75. Monster Hunter: World
Released: August 8, 2018 | Top 100 Score: 223.13
(Image credit: Capcom)
Wes Fenlon, Senior Editor: Oof, it hurts to put World here over 2025’s Wilds, but the newer game’s sublime monster-killing action can’t overcome its flaws: PC performance, lacking challenge, and promising environment systems it does practically nothing with.
Lincoln Carpenter, News Writer: While Wilds is in desperate need of a redemption arc it may never get, World is a complete package.
Morgan Park, Staff Writer: If I were stranded on a monster-infested island, this is the Monster Hunter I’d take with me.
Sean Martin, Senior Guides Writer: I mean, I’d probably just take my Insect Glaive… a copy of Monster Hunter World ain’t going to do much when you throw it at that hungry Tigrex lumbering towards you.
74. Cyberpunk 2077
Released: December 10, 2020 | Top 100 Score: 218.57 promoted by Ted Litchfield
(Image credit: CS Projekt)
Ted Litchfield, Associate Editor: Sorry haters, I didn’t need a Netflix anime or balance patch to realize a simple truth in December 2020: Cyberpunk was always good. Sure, its many patches really made it sing, but I took the long view from the start: Many all-timer RPGs (some further down this list) were overambitious, uneven, and technically quite shit at launch. CD Projekt, you watch the streets, Troika will watch the skies.
Night City is a triumph, a union of graphical grunt and art direction that has 2077 remaining a benchmarker’s favorite. Cyberpunk’s main quest is better plotted and paced than The Witcher 3’s, while it continues CDPR’s industry-leading standard of quality and quantity for side content.

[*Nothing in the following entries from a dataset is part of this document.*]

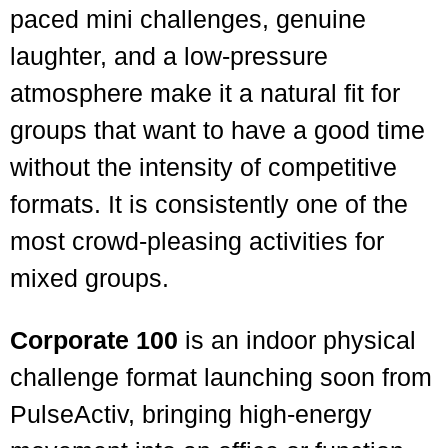
paced mini challenges, genuine
laughter, and a low-pressure
atmosphere make it a natural fit for
groups that want to have a good time
without the intensity of competitive
formats. It is consistently one of the
most crowd-pleasing activities for
mixed groups.
Corporate 100
is an indoor physical
challenge format launching soon from
PulseActiv, bringing high-energy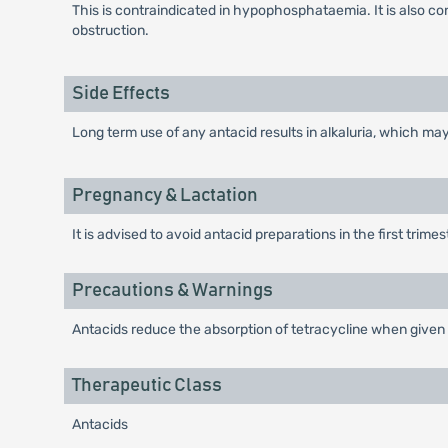
This is contraindicated in hypophosphataemia. It is also c
obstruction.
Side Effects
Long term use of any antacid results in alkaluria, which ma
Pregnancy & Lactation
It is advised to avoid antacid preparations in the first trime
Precautions & Warnings
Antacids reduce the absorption of tetracycline when given
Therapeutic Class
Antacids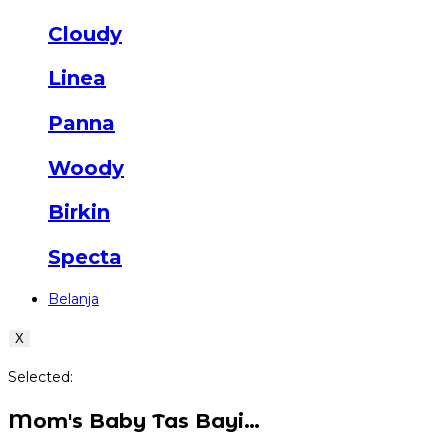
Cloudy
Linea
Panna
Woody
Birkin
Specta
Belanja
X
Selected:
Mom's Baby Tas Bayi…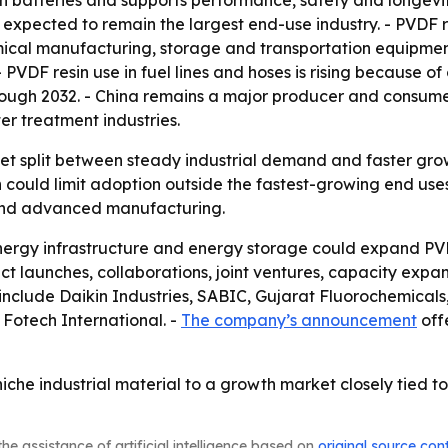
-ion batteries and supports performance, safety and longev
 expected to remain the largest end-use industry. - PVDF r
emical manufacturing, storage and transportation equipmen
PVDF resin use in fuel lines and hoses is rising because of
hrough 2032. - China remains a major producer and consume
er treatment industries.
ket split between steady industrial demand and faster grow
h could limit adoption outside the fastest-growing end us
n and advanced manufacturing.
nergy infrastructure and energy storage could expand PVD
t launches, collaborations, joint ventures, capacity expan
et include Daikin Industries, SABIC, Gujarat Fluorochemi
Fotech International. -
The company’s announcement
offe
iche industrial material to a growth market closely tied to
he assistance of artificial intelligence based on
original source con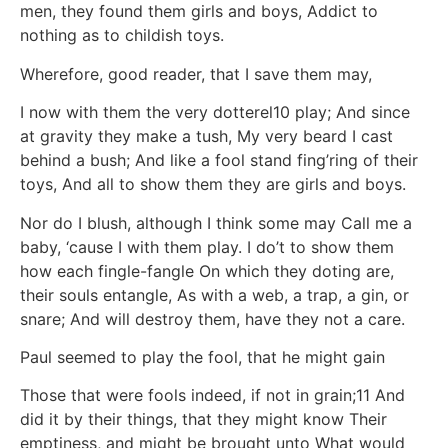
men, they found them girls and boys, Addict to
nothing as to childish toys.
Wherefore, good reader, that I save them may,
I now with them the very dotterel10 play; And since
at gravity they make a tush, My very beard I cast
behind a bush; And like a fool stand fing’ring of their
toys, And all to show them they are girls and boys.
Nor do I blush, although I think some may Call me a
baby, ‘cause I with them play. I do’t to show them
how each fingle-fangle On which they doting are,
their souls entangle, As with a web, a trap, a gin, or
snare; And will destroy them, have they not a care.
Paul seemed to play the fool, that he might gain
Those that were fools indeed, if not in grain;11 And
did it by their things, that they might know Their
emptiness, and might be brought unto What would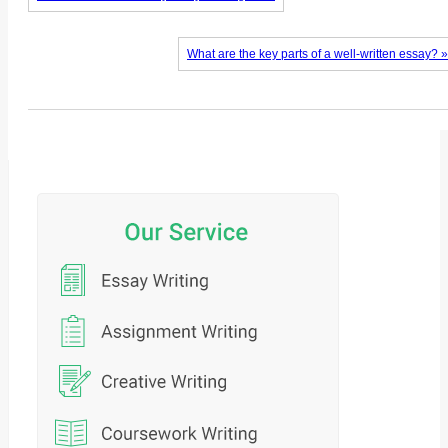
What are the key parts of a well-written essay? »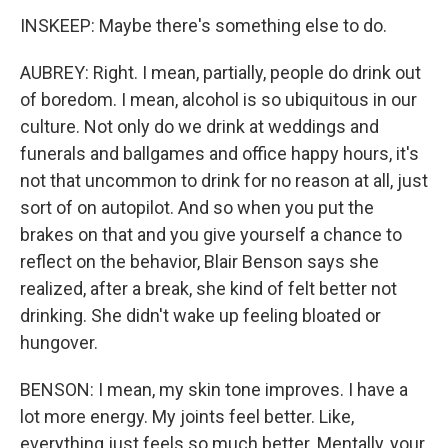
INSKEEP: Maybe there's something else to do.
AUBREY: Right. I mean, partially, people do drink out
of boredom. I mean, alcohol is so ubiquitous in our
culture. Not only do we drink at weddings and
funerals and ballgames and office happy hours, it's
not that uncommon to drink for no reason at all, just
sort of on autopilot. And so when you put the
brakes on that and you give yourself a chance to
reflect on the behavior, Blair Benson says she
realized, after a break, she kind of felt better not
drinking. She didn't wake up feeling bloated or
hungover.
BENSON: I mean, my skin tone improves. I have a
lot more energy. My joints feel better. Like,
everything just feels so much better. Mentally, your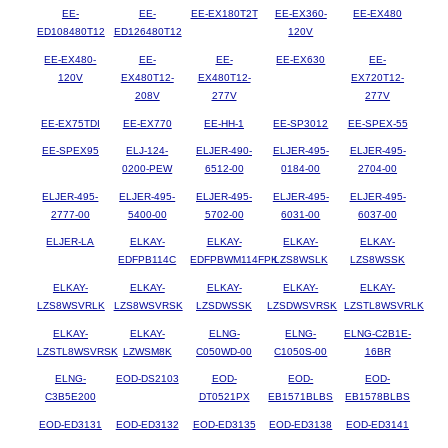
EE-
EE-
EE-EX180T2T
EE-EX360-
EE-EX480
ED108480T12
ED126480T12
120V
EE-EX480-
EE-
EE-
EE-EX630
EE-
120V
EX480T12-
EX480T12-
EX720T12-
208V
277V
277V
EE-EX75TDI
EE-EX770
EE-HH-1
EE-SP3012
EE-SPEX-55
EE-SPEX95
ELJ-124-
ELJER-490-
ELJER-495-
ELJER-495-
0200-PEW
6512-00
0184-00
2704-00
ELJER-495-
ELJER-495-
ELJER-495-
ELJER-495-
ELJER-495-
2777-00
5400-00
5702-00
6031-00
6037-00
ELJER-LA
ELKAY-
ELKAY-
ELKAY-
ELKAY-
EDFPB114C
EDFPBWM114FPK
LZS8WSLK
LZS8WSSK
ELKAY-
ELKAY-
ELKAY-
ELKAY-
ELKAY-
LZS8WSVRLK
LZS8WSVRSK
LZSDWSSK
LZSDWSVRSK
LZSTL8WSVRLK
ELKAY-
ELKAY-
ELNG-
ELNG-
ELNG-C2B1E-
LZSTL8WSVRSK
LZWSM8K
C050WD-00
C1050S-00
16BR
ELNG-
EOD-DS2103
EOD-
EOD-
EOD-
C3B5E200
DT0521PX
EB1571BLBS
EB1578BLBS
EOD-ED3131
EOD-ED3132
EOD-ED3135
EOD-ED3138
EOD-ED3141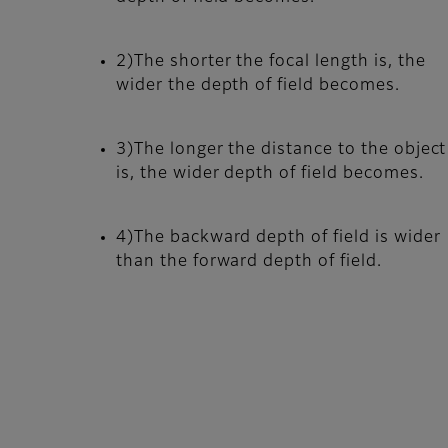
2)The shorter the focal length is, the
wider the depth of field becomes.
3)The longer the distance to the object
is, the wider depth of field becomes.
4)The backward depth of field is wider
than the forward depth of field.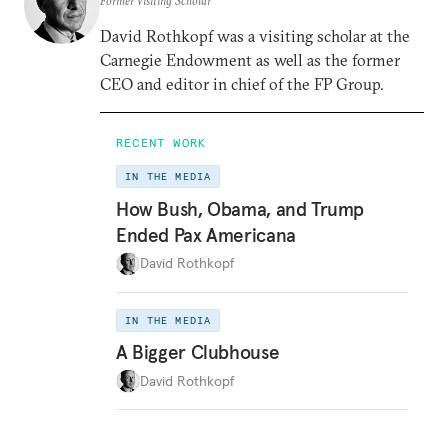
Former Visiting Scholar
David Rothkopf was a visiting scholar at the
Carnegie Endowment as well as the former
CEO and editor in chief of the FP Group.
RECENT WORK
IN THE MEDIA
How Bush, Obama, and Trump
Ended Pax Americana
David Rothkopf
IN THE MEDIA
A Bigger Clubhouse
David Rothkopf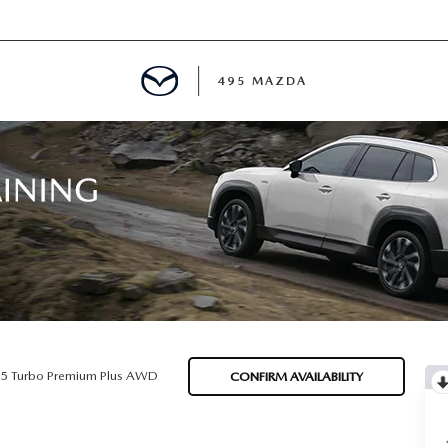
495 MAZDA
MENT
E
PECIALS
E TIPS
.5 Turbo Premium Plus AWD
CONFIRM AVAILABILITY
TER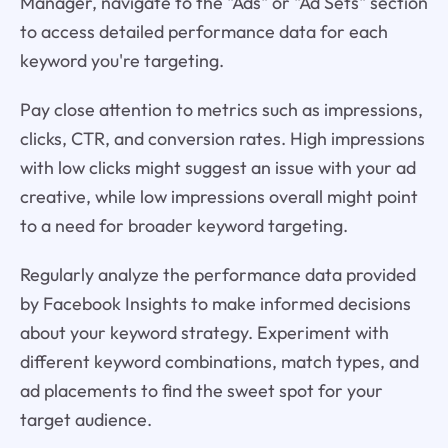
Manager, navigate to the "Ads" or "Ad Sets" section
to access detailed performance data for each
keyword you're targeting.
Pay close attention to metrics such as impressions,
clicks, CTR, and conversion rates. High impressions
with low clicks might suggest an issue with your ad
creative, while low impressions overall might point
to a need for broader keyword targeting.
Regularly analyze the performance data provided
by Facebook Insights to make informed decisions
about your keyword strategy. Experiment with
different keyword combinations, match types, and
ad placements to find the sweet spot for your
target audience.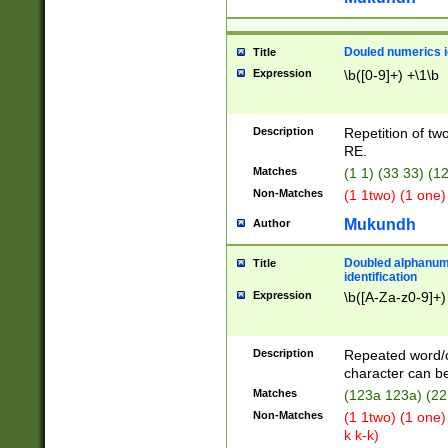
Douled numerics id
Title
Expression
\b([0-9]+) +\1\b
Description
Repetition of two
RE.
Matches
(1 1) (33 33) 
Non-Matches
(1 1two) (1 one)
Mukundh
Author
Doubled alphanum
Title
identification
Expression
\b([A-Za-z0-9]+)
Description
Repeated word/
character can be
Matches
(123a 123a) (22
Non-Matches
(1 1two) (1 one)
k k-k)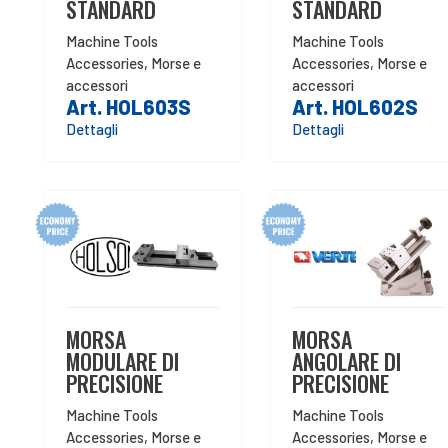
STANDARD
STANDARD
Machine Tools
Machine Tools
Accessories
,
Morse e
Accessories
,
Morse e
accessori
accessori
Art. HOL603S
Art. HOL602S
Dettagli
Dettagli
MORSA
MORSA
MODULARE DI
ANGOLARE DI
PRECISIONE
PRECISIONE
Machine Tools
Machine Tools
Accessories
,
Morse e
Accessories
,
Morse e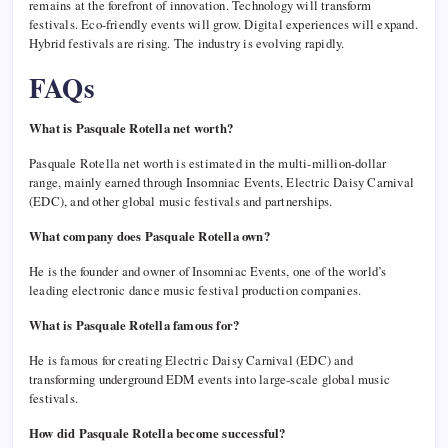
remains at the forefront of innovation. Technology will transform
festivals. Eco-friendly events will grow. Digital experiences will expand.
Hybrid festivals are rising. The industry is evolving rapidly.
FAQs
What is Pasquale Rotella net worth?
Pasquale Rotella net worth is estimated in the multi-million-dollar
range, mainly earned through Insomniac Events, Electric Daisy Carnival
(EDC), and other global music festivals and partnerships.
What company does Pasquale Rotella own?
He is the founder and owner of Insomniac Events, one of the world’s
leading electronic dance music festival production companies.
What is Pasquale Rotella famous for?
He is famous for creating Electric Daisy Carnival (EDC) and
transforming underground EDM events into large-scale global music
festivals.
How did Pasquale Rotella become successful?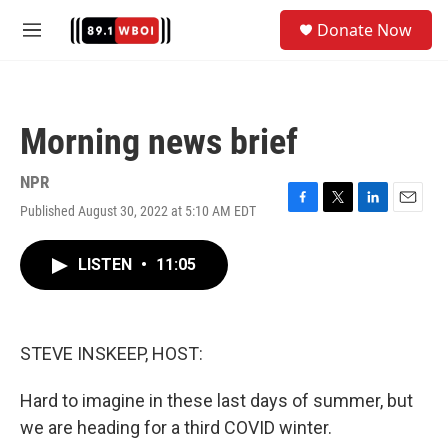
Skip to main content
S
Donate Now
e
M
a
e
r
n
c
u
h
Morning news brief
u
e
r
NPR
y
Published August 30, 2022 at 5:10 AM EDT
F
T
L
E
a
w
i
m
c
i
n
a
LISTEN
•
11:05
e
t
k
i
b
t
e
l
o
e
d
o
r
I
k
n
STEVE INSKEEP, HOST:
Hard to imagine in these last days of summer, but
we are heading for a third COVID winter.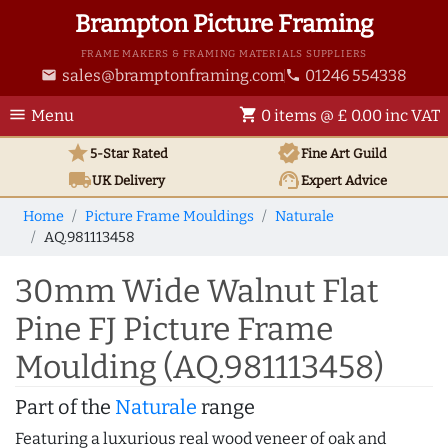
Brampton Picture Framing
FRAME MAKERS & FRAMING MATERIALS SUPPLIERS
sales@bramptonframing.com
01246 554338
email
phone
menu
shopping_cart
Menu
0 items @ £ 0.00 inc VAT
star
verified
5-Star Rated
Fine Art
Guild
local_shipping
support_agent
UK
Delivery
Expert Advice
Home
Picture Frame Mouldings
Naturale
AQ.981113458
30mm Wide Walnut Flat
Pine FJ Picture Frame
Moulding (AQ.981113458)
Part of the
Naturale
range
Featuring a luxurious real wood veneer of oak and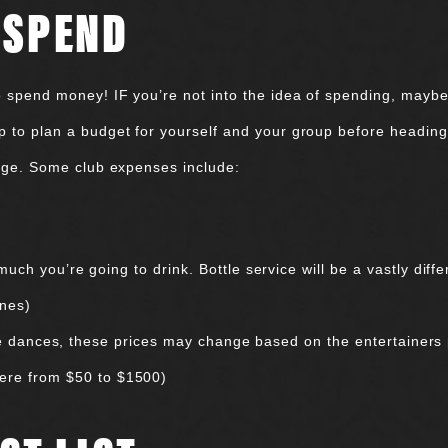
 SPEND
to spend money! IF you’re not into the idea of spending, maybe 
p to plan a budget for yourself and your group before heading 
stage. Some club expenses include:
h you’re going to drink. Bottle service will be a vastly differ
ones)
te dances, these prices may change based on the entertainers 
where from $50 to $1500)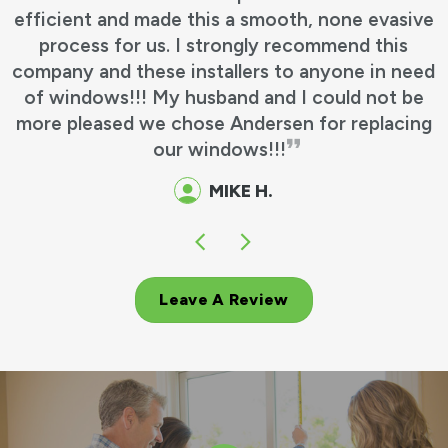
efficient and made this a smooth, none evasive
process for us. I strongly recommend this
company and these installers to anyone in need
of windows!!! My husband and I could not be
more pleased we chose Andersen for replacing
our windows!!!
MIKE H.
Leave A Review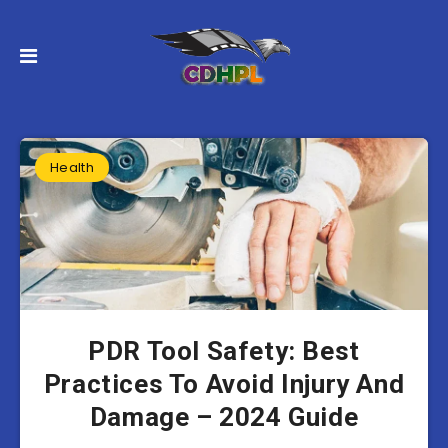
Health
PDR Tool Safety: Best
Practices To Avoid Injury And
Damage – 2024 Guide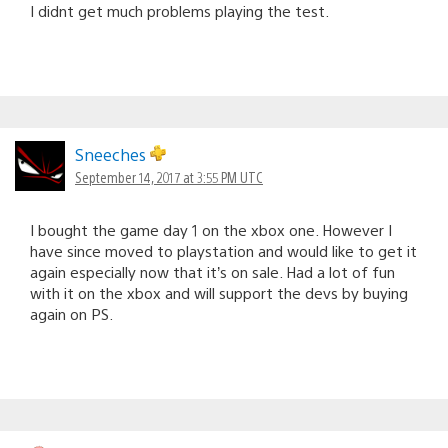
I didnt get much problems playing the test.
Sneeches
September 14, 2017 at 3:55 PM UTC
I bought the game day 1 on the xbox one. However I
have since moved to playstation and would like to get it
again especially now that it’s on sale. Had a lot of fun
with it on the xbox and will support the devs by buying
again on PS.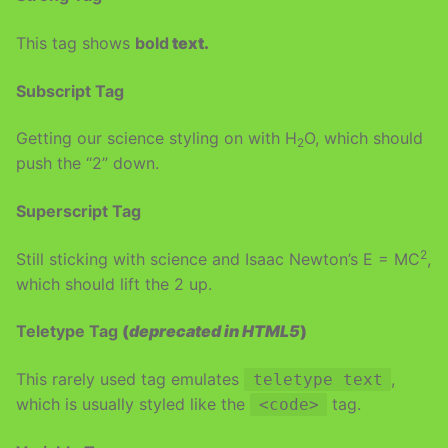
This tag shows
bold
text.
Subscript Tag
Getting our science styling on with H
O, which should
2
push the “2” down.
Superscript Tag
2
Still sticking with science and Isaac Newton’s E = MC
,
which should lift the 2 up.
Teletype Tag
(
deprecated in HTML5
)
This rarely used tag emulates
,
teletype text
which is usually styled like the
tag.
<code>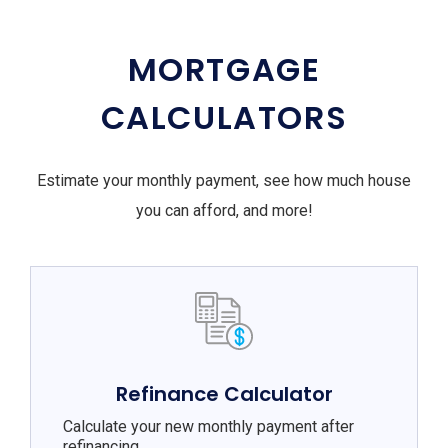
MORTGAGE
CALCULATORS
Estimate your monthly payment, see how much house
you can afford, and more!
Refinance Calculator
Calculate your new monthly payment after
refinancing.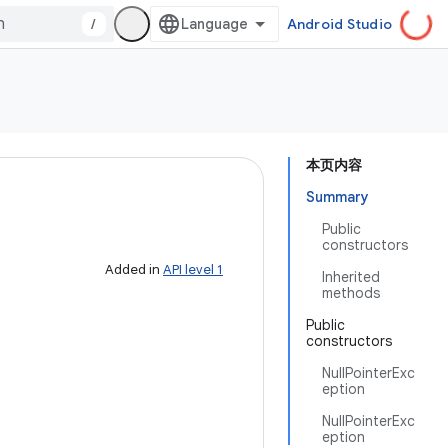
/
Android Studio
本页内容
Summary
Public
constructors
Added in
API level 1
Inherited
methods
Public
constructors
NullPointerExc
eption
NullPointerExc
eption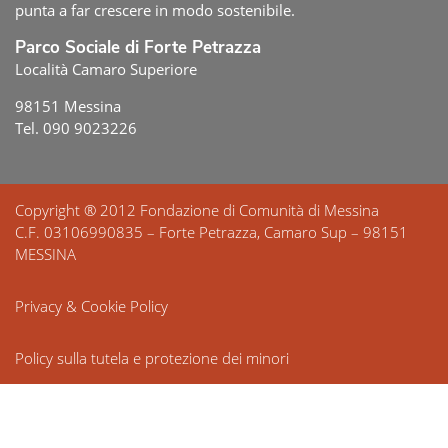
punta a far crescere in modo sostenibile.
Parco Sociale di Forte Petrazza
Località Camaro Superiore
98151 Messina
Tel. 090 9023226
Copyright ® 2012 Fondazione di Comunità di Messina
C.F. 03106990835 – Forte Petrazza, Camaro Sup – 98151
MESSINA
Privacy & Cookie Policy
Policy sulla tutela e protezione dei minori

The sidequest centering on a VR recreation of Christ’s Passion made out of an actual snuff film is pure Philip K. Dickian sci-fi excellence, and one of my very favorite quests in RPG history.
Harvey Randall, Staff Writer: Unlike our true believer Ted here, I had the fortune of coming to Cyberpunk 2077 late—and while I’m willing to take his word for it that the game endured a harsher reception than was strictly deserved, I’m kinda glad I waited. The game I wound up playing was incredibly put together and, best of all, my car didn’t explode at random intervals. Phantom Liberty is also a masterclass in DLC, somehow managing to patch itself into the central nervous system of Night City without ruining anything.
Regardless of its jank history, Cyberpunk 2077 has been forged into an all-timer RPG that’s deservedly up there with the greats. Also, in the grim corporate future, you can go Cool/Reflex and wavedash your enemies to death.
Andy Chalk, NA News Lead: Like Harvey, I waited nearly four years before jumping into Cyberpunk 2077, and as far as I’m concerned it was the best thing I could’ve done. The game I played was brilliant: Occasionally hinky, as such massive undertakings inevitably are, but solid, steady, and alive in a way that precious few games are. The city is largely an illusion, yes, but the sensation of depth is so well done—I fast-travelled once to see what it was like, but otherwise I drove everywhere, or often just walked so I could more easily take it all in. Yeah, the future is godawful by every measure, but I could not get enough of it.